I remember when I was pregnant thinking how new and awesome each little sensation was. Now I'm thinking been there, done that. What is there to experience? Certainly not natural childbirth. That's just crazy talk. With any luck it won't take me a year and a half to get pregnant again (it would really put me up against my 2 by 30 goal)and I'll have another boy. Not that I wouldn't love a girl as much as DVS; I'd just prefer a boy.

I've been told that it's every bit as awesome to watch your second kid learn to do stuff. I feel like having a second kid is to regulate Dylan. Like I wanted a second dog to hang out with Mela. The more these thoughts spill out the more heartless and insensitive I sound. Very much like an unfit parent; please don't call CPS. Dylan is a happy, well-adjusted, mostly well behaved kid and I'm sure the next one will be as well. I can do this. Even if this wasn't a coherent post.

Sunday, July 5, 2009

Fireworks with the Paxtons


Judi's family was gathering at Sugarhouse Park and we were invited to tag along. There was the fun single uncle there with lightsabers. How is it that little boys just know what to do with a sword?

Dylan did some sparklers and tried to burn his hand by grabbing it. I was done with the trying it after 2 sparklers. Whenever anything else is the slightest bit warm, it's "hah, hah"(hot, hot). But no, let's try to wrap our chubby little fingers around a sparkler.
The kid kept going right up until the fireworks started after 10. And sat to watch in amazement. It was a fun walk home that night. Thanks again Paxton's for letting us crash your party. The beauty of it all was that he slept through 2 1/2 hours of church.

4th of July Parade

First of all on the 3rd I competed in some Posse events up in Liberty (the city, not the park). Here are some video links if you want to see how poorly I rode. My horse is scary fast and knows how to compete; it was my first time. I was really nervous and made lots of mistakes. Please don't look at this as the way I usually ride.
http://www.youtube.com/watch?v=tnQ8ZGLPxAg this is my unimpressive barrel race. I got around 22 seconds. A winning time would be closer to 17. My grandma, and ex-barrel racer, said I did a good job for my first time. So, I'm going to live on that for awhile.

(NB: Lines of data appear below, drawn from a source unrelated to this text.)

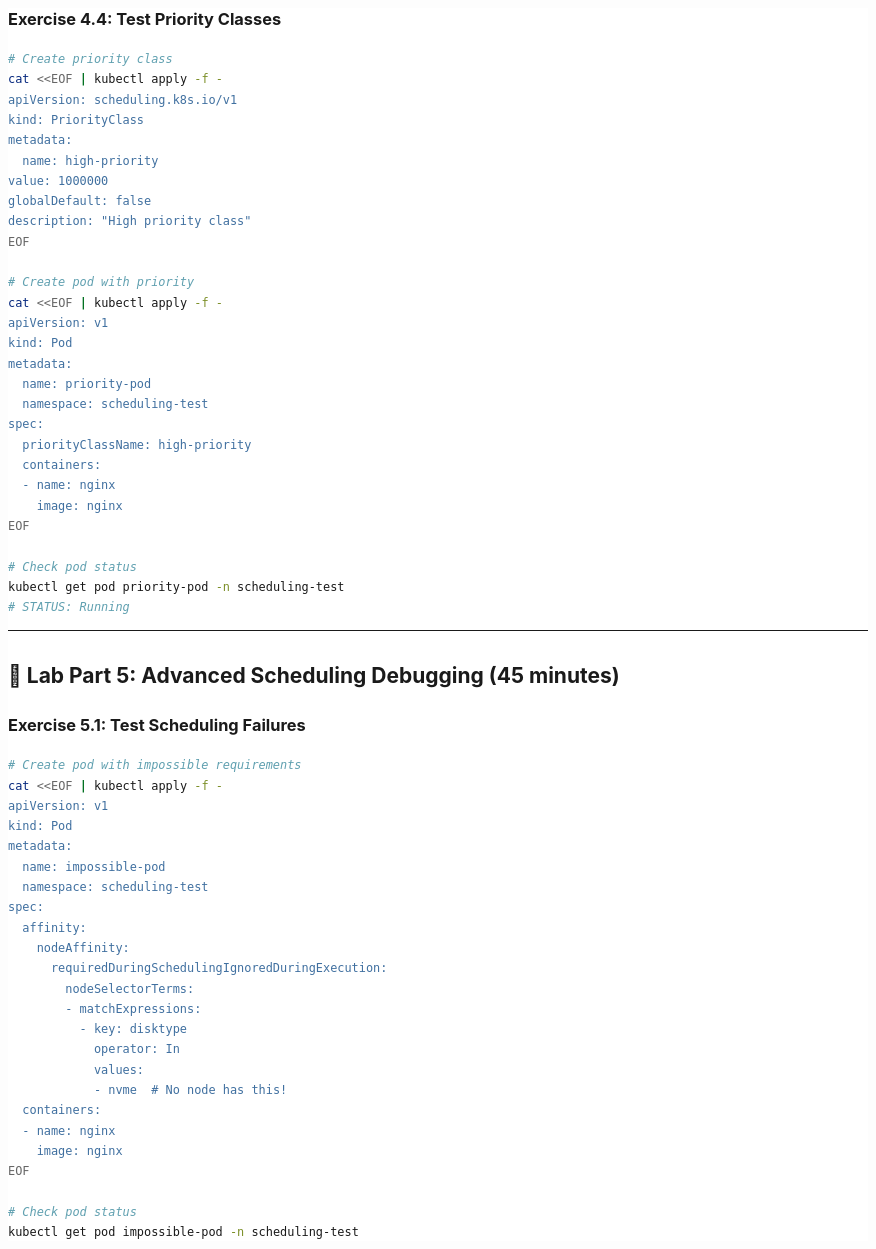 ### Exercise 4.4: Test Priority Classes

```bash
# Create priority class
cat <<EOF | kubectl apply -f -
apiVersion: scheduling.k8s.io/v1
kind: PriorityClass
metadata:
  name: high-priority
value: 1000000
globalDefault: false
description: "High priority class"
EOF

# Create pod with priority
cat <<EOF | kubectl apply -f -
apiVersion: v1
kind: Pod
metadata:
  name: priority-pod
  namespace: scheduling-test
spec:
  priorityClassName: high-priority
  containers:
  - name: nginx
    image: nginx
EOF

# Check pod status
kubectl get pod priority-pod -n scheduling-test
# STATUS: Running
```

---

## 🎯 Lab Part 5: Advanced Scheduling Debugging (45 minutes)

### Exercise 5.1: Test Scheduling Failures

```bash
# Create pod with impossible requirements
cat <<EOF | kubectl apply -f -
apiVersion: v1
kind: Pod
metadata:
  name: impossible-pod
  namespace: scheduling-test
spec:
  affinity:
    nodeAffinity:
      requiredDuringSchedulingIgnoredDuringExecution:
        nodeSelectorTerms:
        - matchExpressions:
          - key: disktype
            operator: In
            values:
            - nvme  # No node has this!
  containers:
  - name: nginx
    image: nginx
EOF

# Check pod status
kubectl get pod impossible-pod -n scheduling-test
```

http://www.youtube.com/watch?v=Rm2a65iMWhQ this is my keyhole event. I got a little braver and I'm committed that someday I will let him go top speed instead of holding him back. And I won't be afraid. (That took a lot to admit.)

The therapy kids were in the parade in Liberty the next morning. It was lots of fun to get the horses all pretty to be in the parade. Everyone did really great except for Sampson. I pulled him out 1/2 way through the parade and wanted to kill him. He wouldn't walk and my hand hurt from beating him trying to hold him back. Apparently, he can't compete in the arena and then behave the next day. Too much to ask.
He did have some nice stars on his butt, too bad most people didn't see him.

I'm kind of proud of the braids with the red, white and blue. I did them myself and I think Summer looks cute.I did not do a great job with the blue sparkles on the hooves. Someone went around and re-did them. Doing a thorough job is not always my specialty.